[Data records]
::::::::::

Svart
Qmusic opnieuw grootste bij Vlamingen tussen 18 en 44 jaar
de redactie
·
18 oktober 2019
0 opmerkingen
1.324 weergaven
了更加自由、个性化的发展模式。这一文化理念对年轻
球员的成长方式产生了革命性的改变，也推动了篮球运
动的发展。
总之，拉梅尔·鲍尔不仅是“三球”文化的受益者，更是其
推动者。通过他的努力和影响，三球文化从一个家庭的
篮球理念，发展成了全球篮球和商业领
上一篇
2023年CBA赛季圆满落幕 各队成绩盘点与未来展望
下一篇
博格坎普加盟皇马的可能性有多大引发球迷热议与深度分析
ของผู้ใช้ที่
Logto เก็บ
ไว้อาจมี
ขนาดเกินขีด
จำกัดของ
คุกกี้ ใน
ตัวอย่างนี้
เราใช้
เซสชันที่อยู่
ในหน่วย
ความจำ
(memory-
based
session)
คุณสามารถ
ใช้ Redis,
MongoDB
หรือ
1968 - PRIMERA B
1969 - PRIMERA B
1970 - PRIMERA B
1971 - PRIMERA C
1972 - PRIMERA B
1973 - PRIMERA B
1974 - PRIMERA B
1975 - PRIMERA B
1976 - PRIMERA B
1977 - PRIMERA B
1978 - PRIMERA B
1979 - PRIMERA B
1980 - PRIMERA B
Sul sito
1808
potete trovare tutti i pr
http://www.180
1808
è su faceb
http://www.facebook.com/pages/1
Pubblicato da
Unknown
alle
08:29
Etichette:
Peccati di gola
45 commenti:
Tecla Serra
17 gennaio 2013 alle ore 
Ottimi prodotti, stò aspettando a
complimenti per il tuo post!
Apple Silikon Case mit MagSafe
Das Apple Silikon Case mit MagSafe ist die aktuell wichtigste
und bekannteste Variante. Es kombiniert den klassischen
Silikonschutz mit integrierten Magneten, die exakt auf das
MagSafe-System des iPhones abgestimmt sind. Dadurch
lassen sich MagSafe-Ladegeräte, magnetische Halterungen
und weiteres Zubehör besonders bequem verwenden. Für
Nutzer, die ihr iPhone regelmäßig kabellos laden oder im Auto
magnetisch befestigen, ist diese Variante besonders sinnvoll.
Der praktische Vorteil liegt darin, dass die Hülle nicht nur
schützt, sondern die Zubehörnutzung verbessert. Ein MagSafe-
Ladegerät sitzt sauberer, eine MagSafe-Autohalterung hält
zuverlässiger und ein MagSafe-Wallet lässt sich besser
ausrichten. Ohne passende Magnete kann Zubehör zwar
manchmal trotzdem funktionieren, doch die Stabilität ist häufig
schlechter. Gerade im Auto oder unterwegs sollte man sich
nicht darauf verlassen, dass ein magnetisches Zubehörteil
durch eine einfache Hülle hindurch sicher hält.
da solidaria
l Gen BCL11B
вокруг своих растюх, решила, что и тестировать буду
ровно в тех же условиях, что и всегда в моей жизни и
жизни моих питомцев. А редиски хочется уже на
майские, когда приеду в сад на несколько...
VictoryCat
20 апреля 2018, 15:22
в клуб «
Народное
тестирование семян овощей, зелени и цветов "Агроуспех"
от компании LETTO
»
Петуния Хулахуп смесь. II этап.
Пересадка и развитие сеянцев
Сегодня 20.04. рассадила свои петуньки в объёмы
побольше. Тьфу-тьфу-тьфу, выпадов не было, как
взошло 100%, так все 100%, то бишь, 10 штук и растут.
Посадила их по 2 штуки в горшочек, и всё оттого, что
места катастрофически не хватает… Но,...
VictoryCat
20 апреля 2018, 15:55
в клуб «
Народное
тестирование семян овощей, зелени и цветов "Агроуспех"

::::::::::

INSTRUCTIONS FOR THE TASK :: Copy out each record above exactly, leaving nothing out.

RESPONSE AREA ::
Svart
Qmusic opnieuw grootste bij Vlamingen tussen 18 en 44 jaar
de redactie
·
18 oktober 2019
0 opmerkingen
1.324 weergaven
了更加自由、个性化的发展模式。这一文化理念对年轻
球员的成长方式产生了革命性的改变，也推动了篮球运
动的发展。
总之，拉梅尔·鲍尔不仅是“三球”文化的受益者，更是其
推动者。通过他的努力和影响，三球文化从一个家庭的
篮球理念，发展成了全球篮球和商业领
上一篇
2023年CBA赛季圆满落幕 各队成绩盘点与未来展望
下一篇
博格坎普加盟皇马的可能性有多大引发球迷热议与深度分析
ของผู้ใช้ที่
Logto เก็บ
ไว้อาจมี
ขนาดเกินขีด
จำกัดของ
คุกกี้ ใน
ตัวอย่างนี้
เราใช้
เซสชันที่อยู่
ในหน่วย
ความจำ
(memory-
based
session)
คุณสามารถ
ใช้ Redis,
MongoDB
หรือ
1968 - PRIMERA B
1969 - PRIMERA B
1970 - PRIMERA B
1971 - PRIMERA C
1972 - PRIMERA B
1973 - PRIMERA B
1974 - PRIMERA B
1975 - PRIMERA B
1976 - PRIMERA B
1977 - PRIMERA B
1978 - PRIMERA B
1979 - PRIMERA B
1980 - PRIMERA B
Sul sito
1808
potete trovare tutti i pr
http://www.180
1808
è su faceb
http://www.facebook.com/pages/1
Pubblicato da
Unknown
alle
08:29
Etichette:
Peccati di gola
45 commenti:
Tecla Serra
17 gennaio 2013 alle ore 
Ottimi prodotti, stò aspettando a
complimenti per il tuo post!
Apple Silikon Case mit MagSafe
Das Apple Silikon Case mit MagSafe ist die aktuell wichtigste
und bekannteste Variante. Es kombiniert den klassischen
Silikonschutz mit integrierten Magneten, die exakt auf das
MagSafe-System des iPhones abgestimmt sind. Dadurch
lassen sich MagSafe-Ladegeräte, magnetische Halterungen
und weiteres Zubehör besonders bequem verwenden. Für
Nutzer, die ihr iPhone regelmäßig kabellos laden oder im Auto
magnetisch befestigen, ist diese Variante besonders sinnvoll.
Der praktische Vorteil liegt darin, dass die Hülle nicht nur
schützt, sondern die Zubehörnutzung verbessert. Ein MagSafe-
Ladegerät sitzt sauberer, eine MagSafe-Autohalterung hält
zuverlässiger und ein MagSafe-Wallet lässt sich besser
ausrichten. Ohne passende Magnete kann Zubehör zwar
manchmal trotzdem funktionieren, doch die Stabilität ist häufig
schlechter. Gerade im Auto oder unterwegs sollte man sich
nicht darauf verlassen, dass ein magnetisches Zubehörteil
durch eine einfache Hülle hindurch sicher hält.
da solidaria
l Gen BCL11B
вокруг своих растюх, решила, что и тестировать буду
ровно в тех же условиях, что и всегда в моей жизни и
жизни моих питомцев. А редиски хочется уже на
майские, когда приеду в сад на несколько...
VictoryCat
20 апреля 2018, 15:22
в клуб «
Народное
тестирование семян овощей, зелени и цветов "Агроуспех"
от компании LETTO
»
Петуния Хулахуп смесь. II этап.
Пересадка и развитие сеянцев
Сегодня 20.04. рассадила свои петуньки в объёмы
побольше. Тьфу-тьфу-тьфу, выпадов не было, как
взошло 100%, так все 100%, то бишь, 10 штук и растут.
Посадила их по 2 штуки в горшочек, и всё оттого, что
места катастрофически не хватает… Но,...
VictoryCat
20 апреля 2018, 15:55
в клуб «
Народное
тестирование семян овощей, зелени и цветов "Агроуспех"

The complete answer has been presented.